I lose myself when I’m really looking. Once, on a city bus entering downtown St. Paul, I became engrossed in noticing the small architectural details at the tops of buildings. On one building’s alley-side wall, I saw the graffiti image of a swirling sun slowly spinning, frame by frame, into a running man. At that moment, without any intention, I turned to look at the top of a building on the other side of the streets – and there was the swirling sun motif in 100 year old masonry, all along the rooftop edge. Immersed in that moment, I was connected to the graffiti artist’s conceptual inspiration by chance – a silent communication in the margin, with a secret knowledge that only the artist and I know the evolution of that creation, though later I noted that the graffiti had been whitewashed away.
One summer day I drove south on Snelling towards Grand and passed people gathered around and old woman with a shock of beautiful white hair, who’d just been hit and killed by a car. The scene was chaotic but her stillness suspended it outside of real time. Upon my return a short time later, it was as though nothing had happened at that corner. That is a feeling to be reckoned with.
I lose myself in sound. I can become completely caught up in the symphony of sound humans make when they’re together: the soft plop of book pages, cloth rustling, the gentle clacking of typing on a computer keyboard, the rummaging through purses or pockets or desks, different shoes on tile floors, the hum of distant traffic or a couch, a sneeze, a sigh. I’m nearly paralyzed physically, at times, by these sound sensations. They comfort me. All sound is music when I’m really listening, I’m not aware of myself, which is renewal.

**Instructions to follow**
Transcribe the passage on looking and listening word for word, from "One summer day" up to and including "be reckoned with.". The material after the passage on looking and listening is separate from it.

**Extracted information**
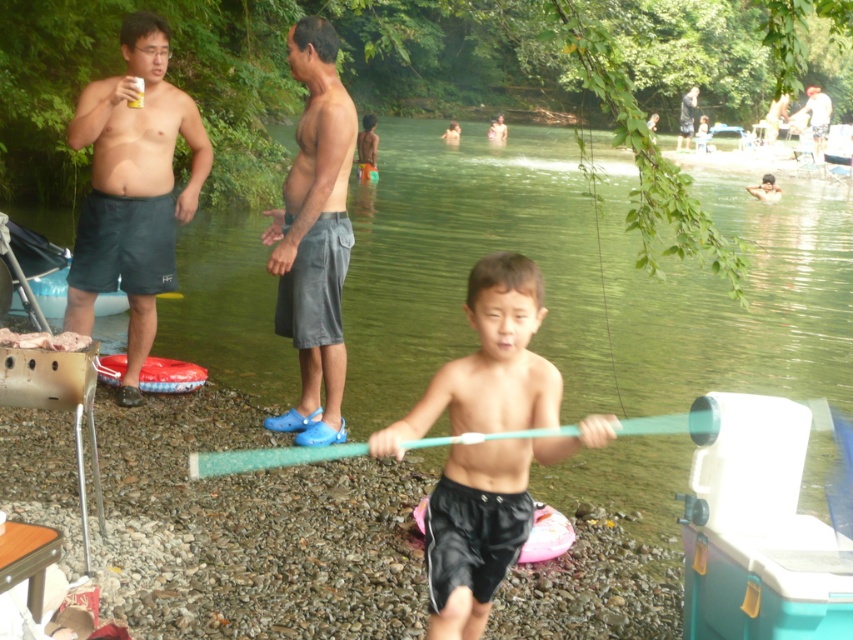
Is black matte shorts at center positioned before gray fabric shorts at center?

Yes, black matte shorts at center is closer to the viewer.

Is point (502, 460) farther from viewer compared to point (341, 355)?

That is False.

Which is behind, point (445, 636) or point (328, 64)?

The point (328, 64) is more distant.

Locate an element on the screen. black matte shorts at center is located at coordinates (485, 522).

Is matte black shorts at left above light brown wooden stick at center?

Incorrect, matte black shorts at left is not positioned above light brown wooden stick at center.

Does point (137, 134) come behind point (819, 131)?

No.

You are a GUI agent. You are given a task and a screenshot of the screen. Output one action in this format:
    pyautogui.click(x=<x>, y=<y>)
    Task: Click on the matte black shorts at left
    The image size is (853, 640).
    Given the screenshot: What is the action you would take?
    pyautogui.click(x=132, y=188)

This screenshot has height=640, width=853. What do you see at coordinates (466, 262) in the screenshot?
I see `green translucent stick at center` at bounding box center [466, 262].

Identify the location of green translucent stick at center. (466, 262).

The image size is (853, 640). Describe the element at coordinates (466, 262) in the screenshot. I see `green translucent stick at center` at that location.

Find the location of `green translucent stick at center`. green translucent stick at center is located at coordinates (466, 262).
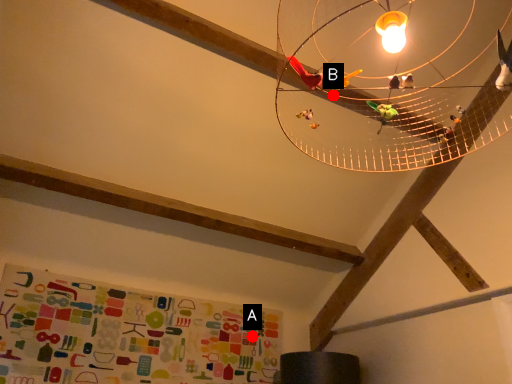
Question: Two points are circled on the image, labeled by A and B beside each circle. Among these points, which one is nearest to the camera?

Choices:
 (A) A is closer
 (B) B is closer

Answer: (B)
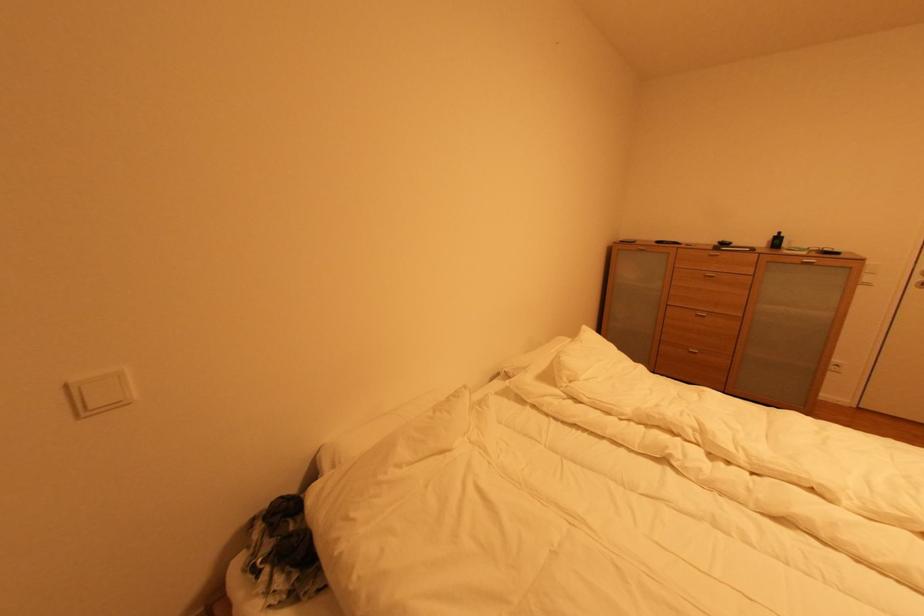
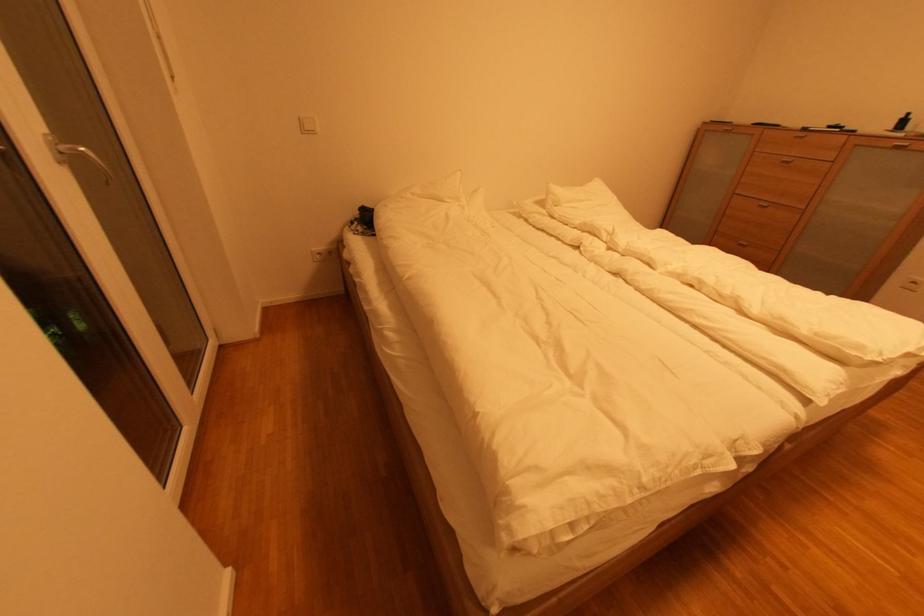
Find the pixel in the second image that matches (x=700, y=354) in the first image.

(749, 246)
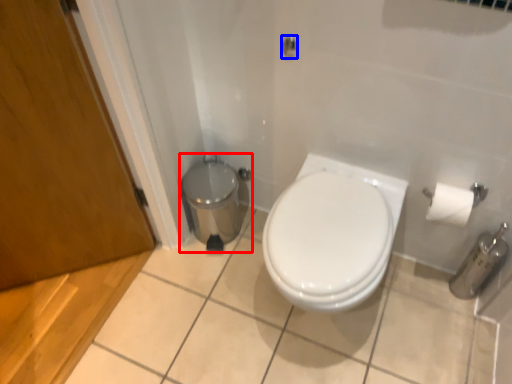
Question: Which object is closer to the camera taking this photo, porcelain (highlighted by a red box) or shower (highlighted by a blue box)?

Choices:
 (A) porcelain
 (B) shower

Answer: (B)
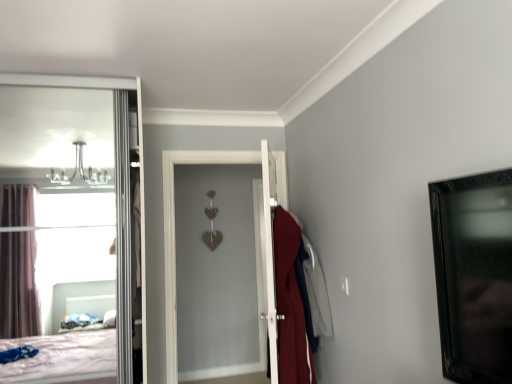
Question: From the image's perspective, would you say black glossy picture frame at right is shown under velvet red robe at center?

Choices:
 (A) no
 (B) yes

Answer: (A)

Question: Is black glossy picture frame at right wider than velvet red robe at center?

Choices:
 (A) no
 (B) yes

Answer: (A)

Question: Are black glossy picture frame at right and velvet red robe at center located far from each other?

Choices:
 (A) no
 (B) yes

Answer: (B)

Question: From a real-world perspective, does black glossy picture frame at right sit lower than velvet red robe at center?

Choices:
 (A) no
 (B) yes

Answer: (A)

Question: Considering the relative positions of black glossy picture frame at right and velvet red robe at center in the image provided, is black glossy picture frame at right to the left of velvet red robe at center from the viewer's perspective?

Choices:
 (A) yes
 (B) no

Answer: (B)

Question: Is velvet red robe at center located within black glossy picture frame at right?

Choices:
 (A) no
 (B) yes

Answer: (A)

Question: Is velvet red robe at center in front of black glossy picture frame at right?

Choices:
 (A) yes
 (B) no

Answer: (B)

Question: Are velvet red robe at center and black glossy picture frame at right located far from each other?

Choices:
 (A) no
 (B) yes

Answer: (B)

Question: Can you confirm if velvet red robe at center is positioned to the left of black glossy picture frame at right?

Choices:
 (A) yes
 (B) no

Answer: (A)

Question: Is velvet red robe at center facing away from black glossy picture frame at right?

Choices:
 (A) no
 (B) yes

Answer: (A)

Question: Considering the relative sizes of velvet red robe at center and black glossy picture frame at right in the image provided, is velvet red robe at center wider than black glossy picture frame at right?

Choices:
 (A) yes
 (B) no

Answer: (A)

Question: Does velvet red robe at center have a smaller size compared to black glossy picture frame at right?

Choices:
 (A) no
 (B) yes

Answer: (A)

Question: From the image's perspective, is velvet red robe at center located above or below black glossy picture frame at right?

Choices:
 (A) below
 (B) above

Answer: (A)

**The response**
One summer day I drove south on Snelling towards Grand and passed people gathered around and old woman with a shock of beautiful white hair, who’d just been hit and killed by a car. The scene was chaotic but her stillness suspended it outside of real time. Upon my return a short time later, it was as though nothing had happened at that corner. That is a feeling to be reckoned with.